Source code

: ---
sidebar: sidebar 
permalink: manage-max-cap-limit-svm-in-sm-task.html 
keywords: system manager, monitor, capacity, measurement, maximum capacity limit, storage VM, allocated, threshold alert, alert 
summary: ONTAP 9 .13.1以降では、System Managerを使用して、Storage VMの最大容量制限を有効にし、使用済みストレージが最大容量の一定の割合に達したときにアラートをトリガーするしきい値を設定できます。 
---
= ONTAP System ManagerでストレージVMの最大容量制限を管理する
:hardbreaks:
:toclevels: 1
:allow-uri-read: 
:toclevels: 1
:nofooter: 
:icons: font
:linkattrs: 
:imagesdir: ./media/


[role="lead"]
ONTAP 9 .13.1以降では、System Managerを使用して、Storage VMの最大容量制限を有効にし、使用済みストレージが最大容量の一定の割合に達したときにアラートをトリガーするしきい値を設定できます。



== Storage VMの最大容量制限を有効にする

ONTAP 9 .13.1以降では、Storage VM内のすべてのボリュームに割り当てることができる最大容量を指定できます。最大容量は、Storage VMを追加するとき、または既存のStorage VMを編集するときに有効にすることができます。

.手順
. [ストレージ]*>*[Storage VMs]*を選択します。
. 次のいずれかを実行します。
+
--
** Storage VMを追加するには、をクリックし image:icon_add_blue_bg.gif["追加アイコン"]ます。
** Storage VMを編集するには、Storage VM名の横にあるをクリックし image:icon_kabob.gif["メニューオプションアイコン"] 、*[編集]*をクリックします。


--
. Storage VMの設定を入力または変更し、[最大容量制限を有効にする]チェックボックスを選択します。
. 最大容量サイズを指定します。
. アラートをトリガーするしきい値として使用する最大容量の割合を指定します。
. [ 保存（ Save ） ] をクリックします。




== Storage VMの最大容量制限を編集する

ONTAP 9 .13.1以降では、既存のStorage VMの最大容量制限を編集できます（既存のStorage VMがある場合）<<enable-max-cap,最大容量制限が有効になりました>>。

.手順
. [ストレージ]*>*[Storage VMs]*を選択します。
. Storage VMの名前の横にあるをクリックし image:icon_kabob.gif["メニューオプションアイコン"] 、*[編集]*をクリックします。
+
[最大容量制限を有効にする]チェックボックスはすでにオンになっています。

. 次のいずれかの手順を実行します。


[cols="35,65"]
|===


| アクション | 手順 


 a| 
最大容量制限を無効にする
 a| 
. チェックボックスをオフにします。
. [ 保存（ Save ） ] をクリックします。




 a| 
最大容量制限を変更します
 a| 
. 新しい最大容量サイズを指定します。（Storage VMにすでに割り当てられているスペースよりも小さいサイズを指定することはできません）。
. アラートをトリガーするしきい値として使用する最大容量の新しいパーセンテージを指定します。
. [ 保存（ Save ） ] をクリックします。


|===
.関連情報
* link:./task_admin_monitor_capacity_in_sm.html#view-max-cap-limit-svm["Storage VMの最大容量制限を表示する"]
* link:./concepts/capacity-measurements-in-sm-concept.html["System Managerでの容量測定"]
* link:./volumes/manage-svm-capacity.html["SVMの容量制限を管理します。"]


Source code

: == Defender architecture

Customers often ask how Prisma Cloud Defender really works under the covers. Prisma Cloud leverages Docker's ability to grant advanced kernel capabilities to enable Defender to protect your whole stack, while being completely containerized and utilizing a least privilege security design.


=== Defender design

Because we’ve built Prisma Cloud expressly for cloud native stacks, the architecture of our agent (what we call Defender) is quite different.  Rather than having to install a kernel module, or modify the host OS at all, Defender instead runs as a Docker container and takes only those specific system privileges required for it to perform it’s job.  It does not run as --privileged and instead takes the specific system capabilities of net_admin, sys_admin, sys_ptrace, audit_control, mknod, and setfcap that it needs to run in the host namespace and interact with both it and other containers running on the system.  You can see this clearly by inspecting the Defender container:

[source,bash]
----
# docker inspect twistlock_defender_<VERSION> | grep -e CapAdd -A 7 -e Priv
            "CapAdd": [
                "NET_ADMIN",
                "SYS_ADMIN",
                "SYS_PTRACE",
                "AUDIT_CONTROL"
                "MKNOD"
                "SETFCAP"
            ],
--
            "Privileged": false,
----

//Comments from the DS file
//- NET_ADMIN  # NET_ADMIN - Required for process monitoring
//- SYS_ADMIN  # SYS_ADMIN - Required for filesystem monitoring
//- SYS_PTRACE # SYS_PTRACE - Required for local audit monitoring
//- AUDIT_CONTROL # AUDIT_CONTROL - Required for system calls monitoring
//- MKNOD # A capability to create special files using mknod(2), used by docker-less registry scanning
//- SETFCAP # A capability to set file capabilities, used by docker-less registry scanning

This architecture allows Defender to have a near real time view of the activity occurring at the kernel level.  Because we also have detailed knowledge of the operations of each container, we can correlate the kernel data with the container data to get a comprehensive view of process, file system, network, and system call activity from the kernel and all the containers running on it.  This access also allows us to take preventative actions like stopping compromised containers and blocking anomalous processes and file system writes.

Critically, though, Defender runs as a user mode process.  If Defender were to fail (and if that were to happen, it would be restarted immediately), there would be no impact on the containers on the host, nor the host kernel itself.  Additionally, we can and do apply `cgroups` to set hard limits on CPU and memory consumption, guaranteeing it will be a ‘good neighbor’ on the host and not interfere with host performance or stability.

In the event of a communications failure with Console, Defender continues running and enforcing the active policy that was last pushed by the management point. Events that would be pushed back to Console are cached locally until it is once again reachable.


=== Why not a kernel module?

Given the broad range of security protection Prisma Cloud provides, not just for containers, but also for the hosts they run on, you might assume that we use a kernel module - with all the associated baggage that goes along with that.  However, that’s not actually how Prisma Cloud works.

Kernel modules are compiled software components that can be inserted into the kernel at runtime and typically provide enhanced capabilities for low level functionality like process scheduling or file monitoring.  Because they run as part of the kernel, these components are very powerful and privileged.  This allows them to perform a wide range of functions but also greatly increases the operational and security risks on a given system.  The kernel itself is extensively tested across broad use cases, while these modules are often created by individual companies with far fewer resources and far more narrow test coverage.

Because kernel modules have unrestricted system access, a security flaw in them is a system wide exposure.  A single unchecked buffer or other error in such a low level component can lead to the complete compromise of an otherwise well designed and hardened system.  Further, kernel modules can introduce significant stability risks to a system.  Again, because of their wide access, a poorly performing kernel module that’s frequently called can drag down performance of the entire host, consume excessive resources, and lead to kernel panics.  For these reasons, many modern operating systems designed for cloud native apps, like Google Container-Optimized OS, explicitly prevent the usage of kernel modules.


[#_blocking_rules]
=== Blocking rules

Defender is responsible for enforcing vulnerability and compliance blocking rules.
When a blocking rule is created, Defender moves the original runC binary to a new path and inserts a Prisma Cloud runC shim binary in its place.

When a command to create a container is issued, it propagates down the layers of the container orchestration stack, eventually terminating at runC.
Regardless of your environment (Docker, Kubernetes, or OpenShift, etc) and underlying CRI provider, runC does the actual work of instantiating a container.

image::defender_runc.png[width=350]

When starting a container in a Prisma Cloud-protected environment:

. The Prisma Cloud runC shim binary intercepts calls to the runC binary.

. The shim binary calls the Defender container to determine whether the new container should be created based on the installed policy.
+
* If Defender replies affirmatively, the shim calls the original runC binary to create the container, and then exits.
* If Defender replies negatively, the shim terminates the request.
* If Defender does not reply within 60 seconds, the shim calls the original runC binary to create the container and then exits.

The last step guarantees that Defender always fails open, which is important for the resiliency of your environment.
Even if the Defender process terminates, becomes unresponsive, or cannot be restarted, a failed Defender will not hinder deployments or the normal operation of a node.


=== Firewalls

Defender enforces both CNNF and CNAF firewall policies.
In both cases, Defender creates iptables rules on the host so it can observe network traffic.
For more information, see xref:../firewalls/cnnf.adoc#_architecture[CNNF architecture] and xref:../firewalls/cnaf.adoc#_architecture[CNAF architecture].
####
**Exercise description**. Extract the complete data, matching each line exactly.

**Written answer**.
Source code

: ---
sidebar: sidebar 
permalink: manage-max-cap-limit-svm-in-sm-task.html 
keywords: system manager, monitor, capacity, measurement, maximum capacity limit, storage VM, allocated, threshold alert, alert 
summary: ONTAP 9 .13.1以降では、System Managerを使用して、Storage VMの最大容量制限を有効にし、使用済みストレージが最大容量の一定の割合に達したときにアラートをトリガーするしきい値を設定できます。 
---
= ONTAP System ManagerでストレージVMの最大容量制限を管理する
:hardbreaks:
:toclevels: 1
:allow-uri-read: 
:toclevels: 1
:nofooter: 
:icons: font
:linkattrs: 
:imagesdir: ./media/


[role="lead"]
ONTAP 9 .13.1以降では、System Managerを使用して、Storage VMの最大容量制限を有効にし、使用済みストレージが最大容量の一定の割合に達したときにアラートをトリガーするしきい値を設定できます。



== Storage VMの最大容量制限を有効にする

ONTAP 9 .13.1以降では、Storage VM内のすべてのボリュームに割り当てることができる最大容量を指定できます。最大容量は、Storage VMを追加するとき、または既存のStorage VMを編集するときに有効にすることができます。

.手順
. [ストレージ]*>*[Storage VMs]*を選択します。
. 次のいずれかを実行します。
+
--
** Storage VMを追加するには、をクリックし image:icon_add_blue_bg.gif["追加アイコン"]ます。
** Storage VMを編集するには、Storage VM名の横にあるをクリックし image:icon_kabob.gif["メニューオプションアイコン"] 、*[編集]*をクリックします。


--
. Storage VMの設定を入力または変更し、[最大容量制限を有効にする]チェックボックスを選択します。
. 最大容量サイズを指定します。
. アラートをトリガーするしきい値として使用する最大容量の割合を指定します。
. [ 保存（ Save ） ] をクリックします。




== Storage VMの最大容量制限を編集する

ONTAP 9 .13.1以降では、既存のStorage VMの最大容量制限を編集できます（既存のStorage VMがある場合）<<enable-max-cap,最大容量制限が有効になりました>>。

.手順
. [ストレージ]*>*[Storage VMs]*を選択します。
. Storage VMの名前の横にあるをクリックし image:icon_kabob.gif["メニューオプションアイコン"] 、*[編集]*をクリックします。
+
[最大容量制限を有効にする]チェックボックスはすでにオンになっています。

. 次のいずれかの手順を実行します。


[cols="35,65"]
|===


| アクション | 手順 


 a| 
最大容量制限を無効にする
 a| 
. チェックボックスをオフにします。
. [ 保存（ Save ） ] をクリックします。




 a| 
最大容量制限を変更します
 a| 
. 新しい最大容量サイズを指定します。（Storage VMにすでに割り当てられているスペースよりも小さいサイズを指定することはできません）。
. アラートをトリガーするしきい値として使用する最大容量の新しいパーセンテージを指定します。
. [ 保存（ Save ） ] をクリックします。


|===
.関連情報
* link:./task_admin_monitor_capacity_in_sm.html#view-max-cap-limit-svm["Storage VMの最大容量制限を表示する"]
* link:./concepts/capacity-measurements-in-sm-concept.html["System Managerでの容量測定"]
* link:./volumes/manage-svm-capacity.html["SVMの容量制限を管理します。"]


Source code

: == Defender architecture

Customers often ask how Prisma Cloud Defender really works under the covers. Prisma Cloud leverages Docker's ability to grant advanced kernel capabilities to enable Defender to protect your whole stack, while being completely containerized and utilizing a least privilege security design.


=== Defender design

Because we’ve built Prisma Cloud expressly for cloud native stacks, the architecture of our agent (what we call Defender) is quite different.  Rather than having to install a kernel module, or modify the host OS at all, Defender instead runs as a Docker container and takes only those specific system privileges required for it to perform it’s job.  It does not run as --privileged and instead takes the specific system capabilities of net_admin, sys_admin, sys_ptrace, audit_control, mknod, and setfcap that it needs to run in the host namespace and interact with both it and other containers running on the system.  You can see this clearly by inspecting the Defender container:

[source,bash]
----
# docker inspect twistlock_defender_<VERSION> | grep -e CapAdd -A 7 -e Priv
            "CapAdd": [
                "NET_ADMIN",
                "SYS_ADMIN",
                "SYS_PTRACE",
                "AUDIT_CONTROL"
                "MKNOD"
                "SETFCAP"
            ],
--
            "Privileged": false,
----

//Comments from the DS file
//- NET_ADMIN  # NET_ADMIN - Required for process monitoring
//- SYS_ADMIN  # SYS_ADMIN - Required for filesystem monitoring
//- SYS_PTRACE # SYS_PTRACE - Required for local audit monitoring
//- AUDIT_CONTROL # AUDIT_CONTROL - Required for system calls monitoring
//- MKNOD # A capability to create special files using mknod(2), used by docker-less registry scanning
//- SETFCAP # A capability to set file capabilities, used by docker-less registry scanning

This architecture allows Defender to have a near real time view of the activity occurring at the kernel level.  Because we also have detailed knowledge of the operations of each container, we can correlate the kernel data with the container data to get a comprehensive view of process, file system, network, and system call activity from the kernel and all the containers running on it.  This access also allows us to take preventative actions like stopping compromised containers and blocking anomalous processes and file system writes.

Critically, though, Defender runs as a user mode process.  If Defender were to fail (and if that were to happen, it would be restarted immediately), there would be no impact on the containers on the host, nor the host kernel itself.  Additionally, we can and do apply `cgroups` to set hard limits on CPU and memory consumption, guaranteeing it will be a ‘good neighbor’ on the host and not interfere with host performance or stability.

In the event of a communications failure with Console, Defender continues running and enforcing the active policy that was last pushed by the management point. Events that would be pushed back to Console are cached locally until it is once again reachable.


=== Why not a kernel module?

Given the broad range of security protection Prisma Cloud provides, not just for containers, but also for the hosts they run on, you might assume that we use a kernel module - with all the associated baggage that goes along with that.  However, that’s not actually how Prisma Cloud works.

Kernel modules are compiled software components that can be inserted into the kernel at runtime and typically provide enhanced capabilities for low level functionality like process scheduling or file monitoring.  Because they run as part of the kernel, these components are very powerful and privileged.  This allows them to perform a wide range of functions but also greatly increases the operational and security risks on a given system.  The kernel itself is extensively tested across broad use cases, while these modules are often created by individual companies with far fewer resources and far more narrow test coverage.

Because kernel modules have unrestricted system access, a security flaw in them is a system wide exposure.  A single unchecked buffer or other error in such a low level component can lead to the complete compromise of an otherwise well designed and hardened system.  Further, kernel modules can introduce significant stability risks to a system.  Again, because of their wide access, a poorly performing kernel module that’s frequently called can drag down performance of the entire host, consume excessive resources, and lead to kernel panics.  For these reasons, many modern operating systems designed for cloud native apps, like Google Container-Optimized OS, explicitly prevent the usage of kernel modules.


[#_blocking_rules]
=== Blocking rules

Defender is responsible for enforcing vulnerability and compliance blocking rules.
When a blocking rule is created, Defender moves the original runC binary to a new path and inserts a Prisma Cloud runC shim binary in its place.

When a command to create a container is issued, it propagates down the layers of the container orchestration stack, eventually terminating at runC.
Regardless of your environment (Docker, Kubernetes, or OpenShift, etc) and underlying CRI provider, runC does the actual work of instantiating a container.

image::defender_runc.png[width=350]

When starting a container in a Prisma Cloud-protected environment:

. The Prisma Cloud runC shim binary intercepts calls to the runC binary.

. The shim binary calls the Defender container to determine whether the new container should be created based on the installed policy.
+
* If Defender replies affirmatively, the shim calls the original runC binary to create the container, and then exits.
* If Defender replies negatively, the shim terminates the request.
* If Defender does not reply within 60 seconds, the shim calls the original runC binary to create the container and then exits.

The last step guarantees that Defender always fails open, which is important for the resiliency of your environment.
Even if the Defender process terminates, becomes unresponsive, or cannot be restarted, a failed Defender will not hinder deployments or the normal operation of a node.


=== Firewalls

Defender enforces both CNNF and CNAF firewall policies.
In both cases, Defender creates iptables rules on the host so it can observe network traffic.
For more information, see xref:../firewalls/cnnf.adoc#_architecture[CNNF architecture] and xref:../firewalls/cnaf.adoc#_architecture[CNAF architecture].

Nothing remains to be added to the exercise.